PROVIDED DATA.
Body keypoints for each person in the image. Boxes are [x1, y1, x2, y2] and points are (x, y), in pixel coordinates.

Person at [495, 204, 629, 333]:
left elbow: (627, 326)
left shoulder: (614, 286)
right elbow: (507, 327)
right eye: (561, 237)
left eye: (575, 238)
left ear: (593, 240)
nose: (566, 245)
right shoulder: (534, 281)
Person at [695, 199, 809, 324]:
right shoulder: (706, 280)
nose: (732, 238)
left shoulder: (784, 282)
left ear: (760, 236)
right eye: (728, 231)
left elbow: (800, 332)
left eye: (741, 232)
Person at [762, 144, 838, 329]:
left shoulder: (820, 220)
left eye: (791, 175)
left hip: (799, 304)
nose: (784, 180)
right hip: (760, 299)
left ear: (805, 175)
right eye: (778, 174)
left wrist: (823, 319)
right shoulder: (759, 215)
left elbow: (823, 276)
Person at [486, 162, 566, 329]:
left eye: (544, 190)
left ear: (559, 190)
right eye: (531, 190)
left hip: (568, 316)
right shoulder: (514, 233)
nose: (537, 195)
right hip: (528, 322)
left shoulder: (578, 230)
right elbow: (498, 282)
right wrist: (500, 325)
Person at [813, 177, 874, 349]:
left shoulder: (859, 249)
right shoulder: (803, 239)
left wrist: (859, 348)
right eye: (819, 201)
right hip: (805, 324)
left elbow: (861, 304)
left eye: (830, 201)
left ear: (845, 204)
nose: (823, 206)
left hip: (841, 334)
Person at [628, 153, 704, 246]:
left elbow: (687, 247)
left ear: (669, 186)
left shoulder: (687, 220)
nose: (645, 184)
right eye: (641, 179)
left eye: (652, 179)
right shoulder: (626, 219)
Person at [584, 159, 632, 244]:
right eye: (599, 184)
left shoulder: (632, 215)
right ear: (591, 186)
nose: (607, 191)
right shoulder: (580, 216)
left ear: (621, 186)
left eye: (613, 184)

...

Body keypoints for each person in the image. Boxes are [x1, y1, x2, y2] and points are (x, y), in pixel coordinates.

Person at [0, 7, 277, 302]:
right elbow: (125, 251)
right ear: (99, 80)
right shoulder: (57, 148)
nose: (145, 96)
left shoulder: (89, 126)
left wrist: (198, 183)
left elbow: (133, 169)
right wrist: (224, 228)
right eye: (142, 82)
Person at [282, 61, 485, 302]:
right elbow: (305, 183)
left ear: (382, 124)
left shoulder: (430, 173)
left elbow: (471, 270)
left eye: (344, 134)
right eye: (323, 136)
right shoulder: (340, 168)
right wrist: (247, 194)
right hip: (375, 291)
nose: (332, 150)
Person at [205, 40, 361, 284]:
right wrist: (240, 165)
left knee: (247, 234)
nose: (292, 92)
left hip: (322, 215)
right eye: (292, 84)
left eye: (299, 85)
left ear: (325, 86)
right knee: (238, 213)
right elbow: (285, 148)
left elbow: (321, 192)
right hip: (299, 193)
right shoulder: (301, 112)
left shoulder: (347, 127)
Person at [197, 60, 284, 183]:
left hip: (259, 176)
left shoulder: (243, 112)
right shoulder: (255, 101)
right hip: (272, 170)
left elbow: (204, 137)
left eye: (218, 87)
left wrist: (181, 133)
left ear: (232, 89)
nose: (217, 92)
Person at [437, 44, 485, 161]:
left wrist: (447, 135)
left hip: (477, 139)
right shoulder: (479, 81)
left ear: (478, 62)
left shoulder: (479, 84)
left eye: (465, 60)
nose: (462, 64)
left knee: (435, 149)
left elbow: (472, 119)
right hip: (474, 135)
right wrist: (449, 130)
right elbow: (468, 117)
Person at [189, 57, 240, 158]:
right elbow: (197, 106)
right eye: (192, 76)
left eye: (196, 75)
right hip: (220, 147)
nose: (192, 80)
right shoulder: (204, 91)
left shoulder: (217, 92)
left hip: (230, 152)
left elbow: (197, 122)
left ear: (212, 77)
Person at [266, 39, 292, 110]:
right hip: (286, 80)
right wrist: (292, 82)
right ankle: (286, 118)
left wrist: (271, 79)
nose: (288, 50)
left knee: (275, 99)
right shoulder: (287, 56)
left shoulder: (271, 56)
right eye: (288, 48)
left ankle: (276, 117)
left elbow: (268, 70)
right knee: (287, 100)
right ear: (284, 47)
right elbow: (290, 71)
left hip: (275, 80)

WORK TO COMPLETE. Look above for the line with "right hip: (272, 170)" and the line with "left hip: (275, 80)". Write out those two lines and all the lines between them, exactly, and no others.

REPLY TO THE TASK.
right hip: (272, 170)
left elbow: (204, 137)
left eye: (218, 87)
left wrist: (181, 133)
left ear: (232, 89)
nose: (217, 92)
Person at [437, 44, 485, 161]:
left wrist: (447, 135)
left hip: (477, 139)
right shoulder: (479, 81)
left ear: (478, 62)
left shoulder: (479, 84)
left eye: (465, 60)
nose: (462, 64)
left knee: (435, 149)
left elbow: (472, 119)
right hip: (474, 135)
right wrist: (449, 130)
right elbow: (468, 117)
Person at [189, 57, 240, 158]:
right elbow: (197, 106)
right eye: (192, 76)
left eye: (196, 75)
right hip: (220, 147)
nose: (192, 80)
right shoulder: (204, 91)
left shoulder: (217, 92)
left hip: (230, 152)
left elbow: (197, 122)
left ear: (212, 77)
Person at [266, 39, 292, 110]:
right hip: (286, 80)
right wrist: (292, 82)
right ankle: (286, 118)
left wrist: (271, 79)
nose: (288, 50)
left knee: (275, 99)
right shoulder: (287, 56)
left shoulder: (271, 56)
right eye: (288, 48)
left ankle: (276, 117)
left elbow: (268, 70)
right knee: (287, 100)
right ear: (284, 47)
right elbow: (290, 71)
left hip: (275, 80)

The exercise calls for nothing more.